I just wanted to know if building a 3ft wooden viv with glass doors would be cheaper than buying a 3ft viv exotic or if it not worth the time and will be easier just to buy one? Also if I were to build it I would probably get the wood from B and Q, can you get it cut to size there or not? And finally where is the best place to order cut to size glass from? Thanks


----------



## Becky Wheeler (Jun 15, 2006)

To be honest mate i might work out cheaper to buy it ready made from a shop than building it yourself unless your going for a custom sized viv that is'nt normally made.

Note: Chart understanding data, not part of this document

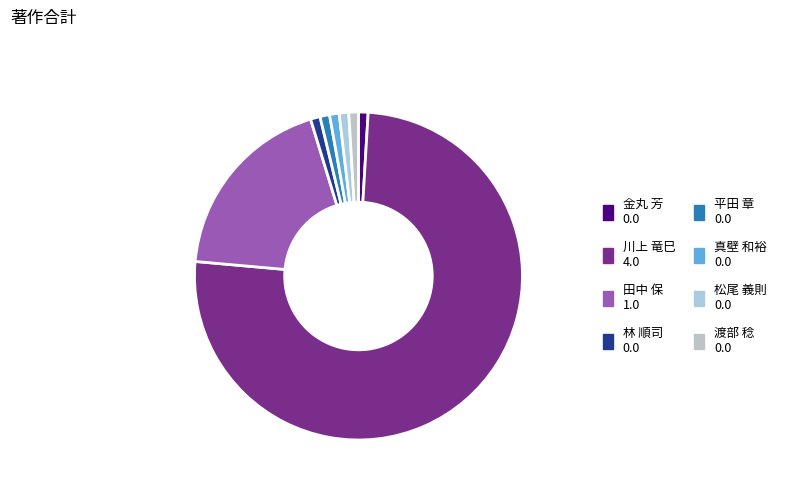

What is the smallest slice in the pie chart?

金丸 芳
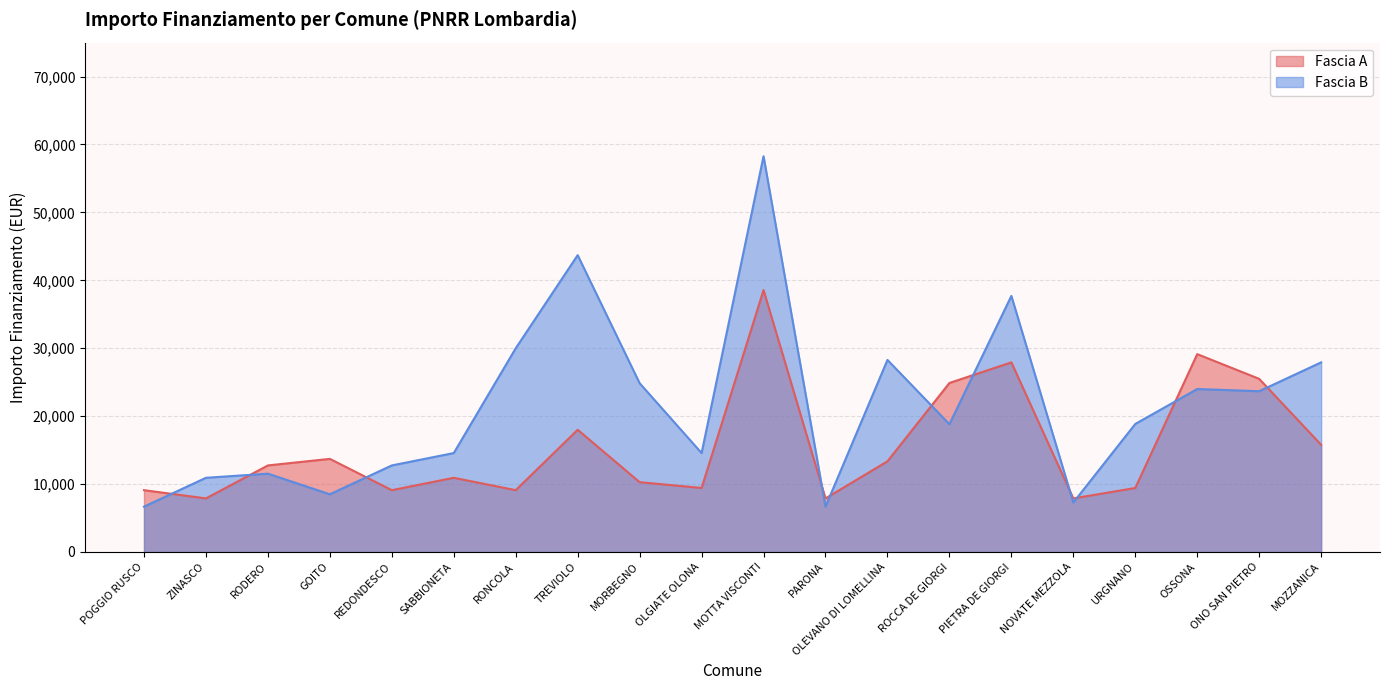

Is it true that Fascia B equals 43707 at TREVIOLO?

True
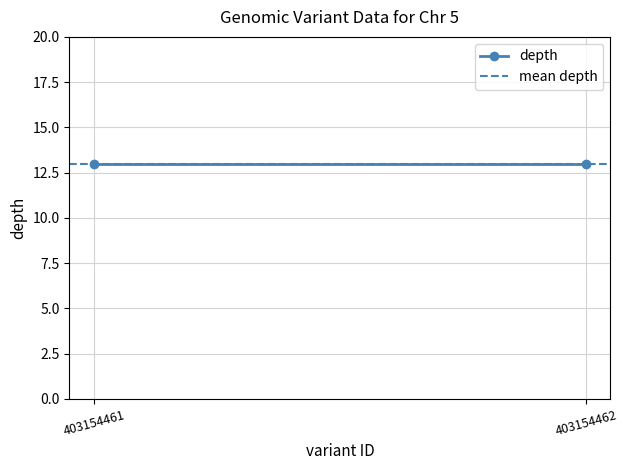

Between variant 403154461 and variant 403154462, which is larger?

variant 403154461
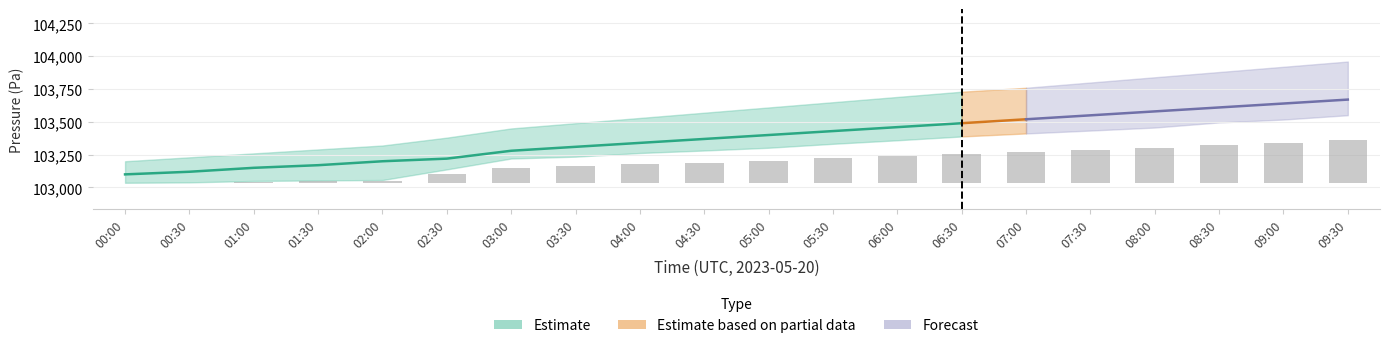

What is the difference between the maximum and second lowest values in the pressure_low series?

512.0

It's always best to look on ebay:

Vivexotic LX36 Reptile Vivarium - Winchester Oak on eBay (end time 21-Feb-11 11:35:57 GMT)


----------



## OliverW (Dec 8, 2010)

OK thanks, do you know if the wood will rot with humidity and deep substrate in a viv exotic? Also will it hold 4- 5 inches of substrate as the species I am thinking of getting will need to burrow? Thanks


----------



## OliverW (Dec 8, 2010)

Bump viv exotics any good for deep moist substrate for burrowing?


----------



## lamby (Apr 14, 2010)

I brought a Vivexotic VX36 for £60 instead of building my own as it was alot cheaper and due to getting toughened glass with the Vivexotic, (with it being around £30 if I got it from a glass supplier) then the price of the wood, screws, rails, ect.

As for your substrate depth question, my Vivexotic has about 4" to the bottom rail and as long as you seal all the edges with a safe sealant then the wood should be well protected from rotting.


----------



## Becky Wheeler (Jun 15, 2006)

To be honest just sealant is'nt going to work as i've found out in the past, I normally (as mentioned above) seal all the edges with silicone and once dried I would varnish the inside over a few times to make it completely waterproof.


----------



## OliverW (Dec 8, 2010)

OK so 4" should be enough depth and I then need to seal the edges and varnish the whole thing?


----------